━━━━━ Source data ━━━━━
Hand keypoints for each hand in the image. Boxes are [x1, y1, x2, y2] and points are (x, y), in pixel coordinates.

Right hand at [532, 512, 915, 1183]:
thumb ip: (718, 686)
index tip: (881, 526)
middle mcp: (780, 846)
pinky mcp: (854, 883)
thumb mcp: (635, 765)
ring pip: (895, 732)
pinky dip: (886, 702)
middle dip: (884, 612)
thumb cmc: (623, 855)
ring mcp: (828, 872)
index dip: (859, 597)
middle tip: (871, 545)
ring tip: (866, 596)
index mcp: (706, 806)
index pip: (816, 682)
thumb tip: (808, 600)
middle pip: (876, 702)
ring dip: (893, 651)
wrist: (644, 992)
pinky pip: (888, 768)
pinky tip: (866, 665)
━━━━━
━━━━━ Source data ━━━━━
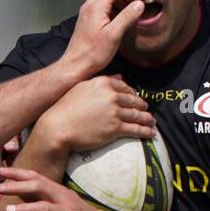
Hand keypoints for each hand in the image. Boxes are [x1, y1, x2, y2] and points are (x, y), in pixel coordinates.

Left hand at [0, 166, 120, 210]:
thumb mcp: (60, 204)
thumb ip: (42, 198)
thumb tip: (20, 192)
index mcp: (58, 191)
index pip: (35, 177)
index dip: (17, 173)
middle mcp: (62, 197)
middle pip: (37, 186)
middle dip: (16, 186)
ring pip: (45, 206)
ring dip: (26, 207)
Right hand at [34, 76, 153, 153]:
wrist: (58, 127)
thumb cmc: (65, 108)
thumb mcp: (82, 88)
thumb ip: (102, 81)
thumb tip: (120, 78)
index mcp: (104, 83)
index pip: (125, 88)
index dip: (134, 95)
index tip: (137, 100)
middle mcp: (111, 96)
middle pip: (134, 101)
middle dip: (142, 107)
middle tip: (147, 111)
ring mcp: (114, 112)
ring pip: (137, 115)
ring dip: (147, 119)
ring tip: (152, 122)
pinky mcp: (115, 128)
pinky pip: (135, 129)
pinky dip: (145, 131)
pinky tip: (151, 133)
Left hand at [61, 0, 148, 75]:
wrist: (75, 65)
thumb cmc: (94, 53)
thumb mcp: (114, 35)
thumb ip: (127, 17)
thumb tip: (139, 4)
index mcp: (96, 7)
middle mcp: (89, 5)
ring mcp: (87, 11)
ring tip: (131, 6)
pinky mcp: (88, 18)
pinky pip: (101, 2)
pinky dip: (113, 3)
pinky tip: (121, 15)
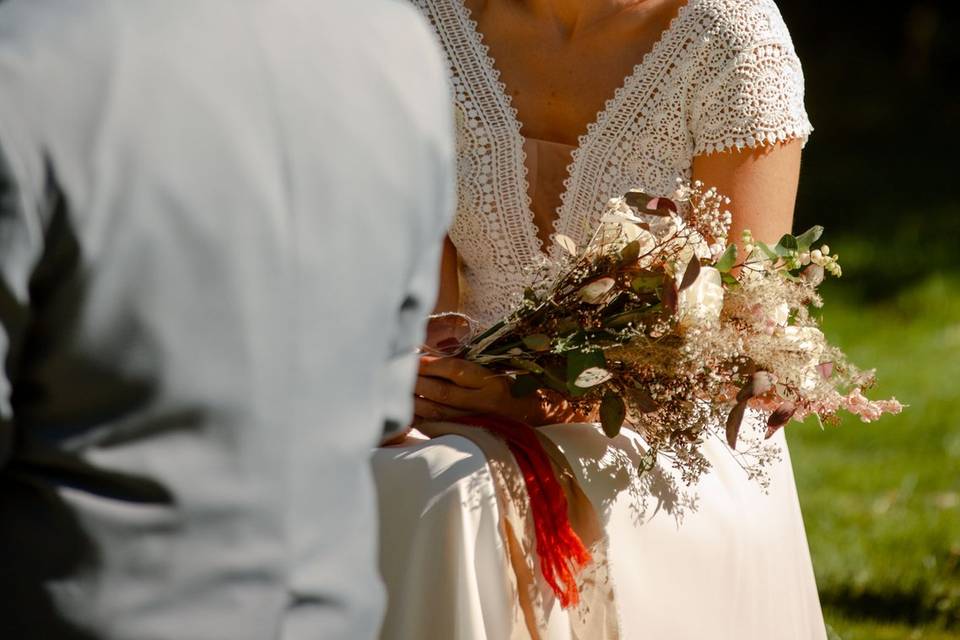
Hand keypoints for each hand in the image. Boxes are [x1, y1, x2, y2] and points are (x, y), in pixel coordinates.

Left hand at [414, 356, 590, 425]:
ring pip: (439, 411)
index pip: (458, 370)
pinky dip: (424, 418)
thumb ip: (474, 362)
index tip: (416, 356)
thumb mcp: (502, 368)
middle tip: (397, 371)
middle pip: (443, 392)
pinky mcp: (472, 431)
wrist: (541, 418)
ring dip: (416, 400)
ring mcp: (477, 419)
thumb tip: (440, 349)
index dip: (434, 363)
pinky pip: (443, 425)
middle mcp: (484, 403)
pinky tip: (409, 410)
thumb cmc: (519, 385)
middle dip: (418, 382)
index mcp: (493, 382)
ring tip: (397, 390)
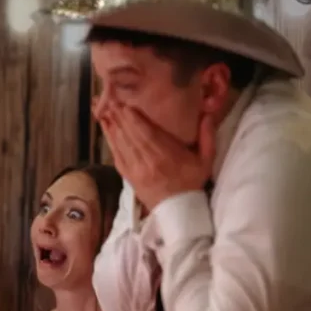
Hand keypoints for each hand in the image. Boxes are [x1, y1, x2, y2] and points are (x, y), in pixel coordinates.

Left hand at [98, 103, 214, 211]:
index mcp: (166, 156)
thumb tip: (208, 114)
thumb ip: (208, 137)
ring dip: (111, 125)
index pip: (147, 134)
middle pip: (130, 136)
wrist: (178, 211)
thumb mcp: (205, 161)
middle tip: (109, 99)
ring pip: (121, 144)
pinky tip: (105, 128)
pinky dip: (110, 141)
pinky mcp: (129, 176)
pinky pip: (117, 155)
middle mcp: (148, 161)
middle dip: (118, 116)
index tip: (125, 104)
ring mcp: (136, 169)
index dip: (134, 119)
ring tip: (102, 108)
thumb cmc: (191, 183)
━━━━━
In the entries above, find the line containing "thumb cmc: (94, 53)" and the line containing "ring tip: (397, 390)"; give again exactly those two lines and every line between them, minus the pictures.

thumb cmc: (94, 53)
thumb mcp: (114, 35)
thumb ip: (127, 17)
thumb tip: (139, 4)
index mcp: (96, 7)
middle mcp: (89, 5)
ring mcp: (87, 11)
ring tip: (131, 6)
pinky mcp: (88, 18)
pinky pip: (101, 2)
pinky dip: (113, 3)
pinky tip: (121, 15)
Hand keypoints for each hand in the image. Boxes are [x1, y1, x2, y2] and points are (x, y), in pixel coordinates.

Left hand at [414, 356, 590, 425]:
ring pip: (439, 411)
index pip: (458, 370)
pinky dip: (424, 418)
thumb ip: (474, 362)
index tip: (416, 356)
thumb mcp: (502, 368)
middle tip: (397, 371)
middle pip: (443, 392)
pinky mcp: (472, 431)
wrist: (541, 418)
ring dip: (416, 400)
ring mcp: (477, 419)
thumb tip: (440, 349)
index dip: (434, 363)
pinky pip: (443, 425)
middle mcp: (484, 403)
pinky tip: (409, 410)
thumb cmc: (519, 385)
middle dip: (418, 382)
index mcp: (493, 382)
ring tip: (397, 390)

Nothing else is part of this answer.